● What to produce:
Please rewrite the entries below with every "total" changed to "combined" and all other text kept unchanged. Leave the pictures out of your version.

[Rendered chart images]
^^^^^^^^
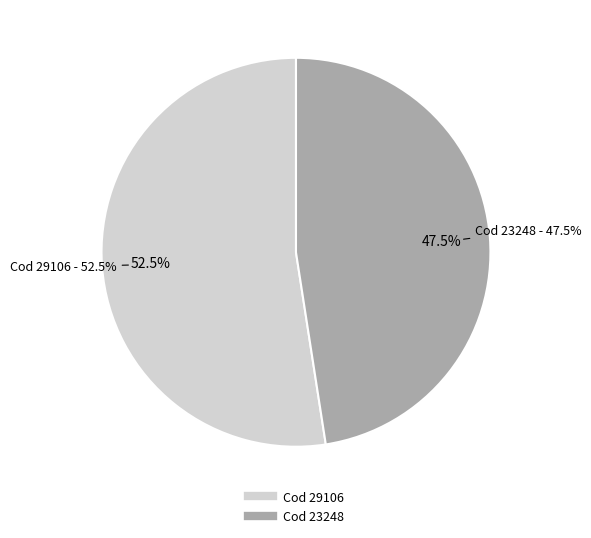

What is the total percentage of 29106 and 23248?

100.0%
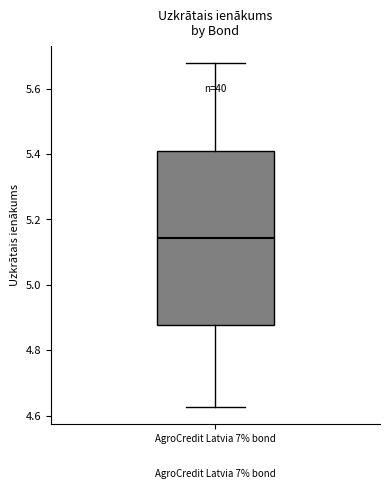

Transcribe this box plot: give where the median line is, the range the box spans, and where the two whiskers end, as read against the y-axis. The values are not printed on the chart, so give them approximately, as read against the axis.

median 5.14, box 4.88 to 5.42, whiskers 4.62 to 5.68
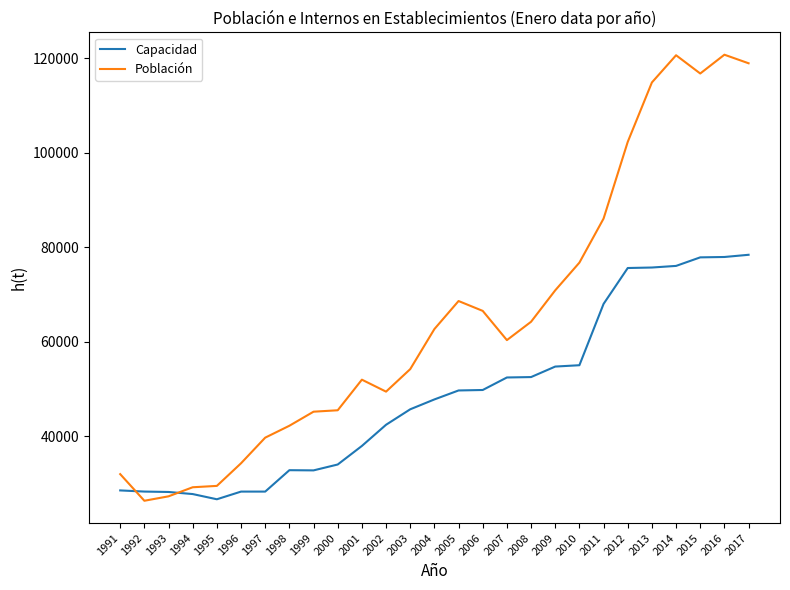

Which series has the largest total across all categories?

Población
^^^^^^^^
● Result for this exercise:
What is the combined percentage of 29106 and 23248?

100.0%

Transcribe this box plot: give where the median line is, the range the box spans, and where the two whiskers end, as read against the y-axis. The values are not printed on the chart, so give them approximately, as read against the axis.

median 5.14, box 4.88 to 5.42, whiskers 4.62 to 5.68

Which series has the largest combined across all categories?

Población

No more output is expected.